** What is expected **
Please restate the data quality assignment text starting at "To assist you" and ending at "Book1and2_pair (Book1_ID, Book2_ID)", renaming "gold-standard" to "reference" throughout.

** Document segment **
────

Assuming that the data warehouse loads data from the above four sources (Book 1,2,3,4), you are asked to integrate their data and address various data quality issues. In this part, the database sources (i.e., owners) only give you their schemas (shown in the Dataset Description section of the Preliminaries on page 2), and you are asked to design an integrated schema based on the given schemas. You must assume that the data records within tables Book 1,2,3,4 are not available for you at this stage – you only have access to the schemas

Question 5: Define a global schema (using the approach namely, Global as a View) which can integrate data from all four sources.

1.    [2 marks] Design a global schema which will combine the common attributes from each schema together. Your design should include any information that is represented in all four schemas. If an attribute cannot be found or derived in the given schemas, then it should be left out of your global schema.

2.    [2 marks] Identify any structural or semantic heterogeneity issues that may occur during your integration. Using the data, provide a concrete example of each, if applicable, and outline a possible resolution.

Part 4: Data Quality

[8 marks total]

Now assume you are provided with the actual data from each source, namely  Book1.csv, Book2.csv, Book3.csv, and Book4.csv (see the Assignment-Data.zip file). As it is very common that the same book is recorded by different sources, it is crucial to identify the redundant information by merging and eliminating the duplicated records during the data integration process, which relies on data linkage techniques.

To assist you with your analysis, we provide a human-labelled gold-standard dataset (refer to Prac 3 Part 2.2 for more information about gold-standard data), named as  Book1and2_pair.csv, which lists all correct matchings between Book1 and Book2. It will be used in the following tasks.

Its schema is as follows:

Book1and2_pair (Book1_ID, Book2_ID)

────

** Supplied material **
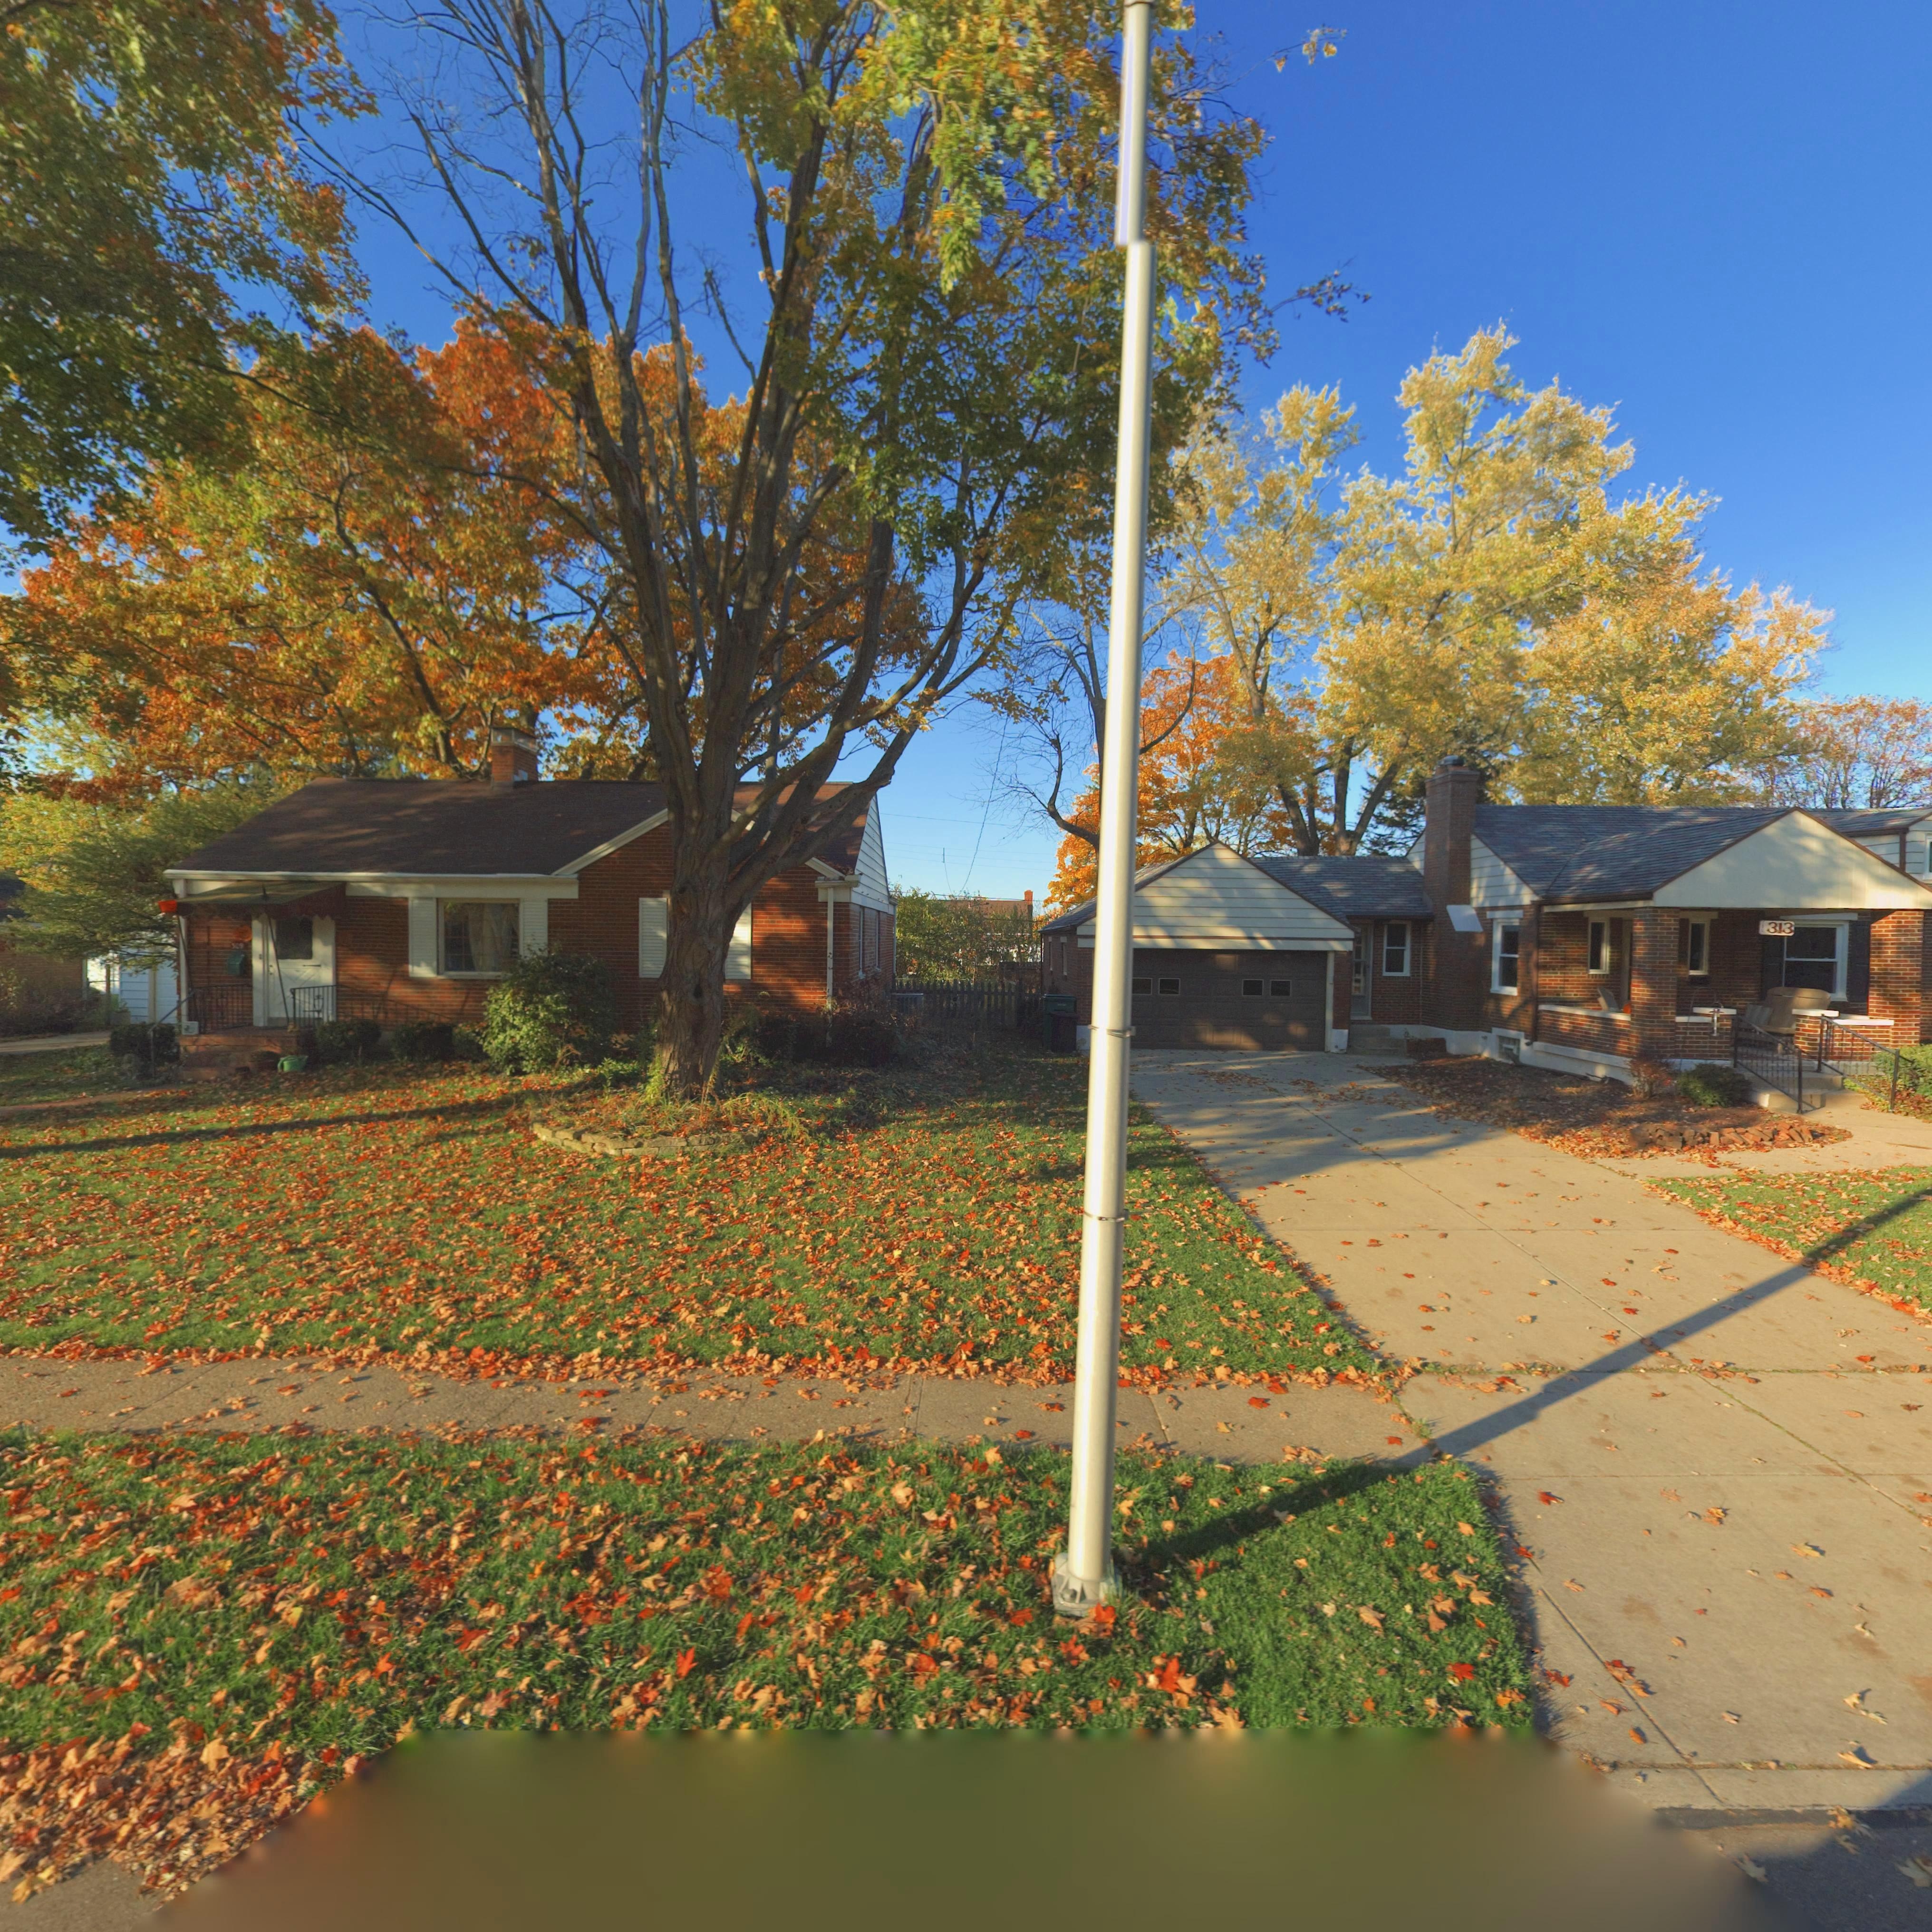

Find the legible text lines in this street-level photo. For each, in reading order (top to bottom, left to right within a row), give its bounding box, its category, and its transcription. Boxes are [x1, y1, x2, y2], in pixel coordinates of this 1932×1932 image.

[1767, 921, 1794, 934] StreetNumber: 313
[231, 942, 244, 949] StreetNumber: 309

────

** Output for this task **
To assist you with your analysis, we provide a human-labelled reference dataset (refer to Prac 3 Part 2.2 for more information about reference data), named as  Book1and2_pair.csv, which lists all correct matchings between Book1 and Book2. It will be used in the following tasks.

Its schema is as follows:

Book1and2_pair (Book1_ID, Book2_ID)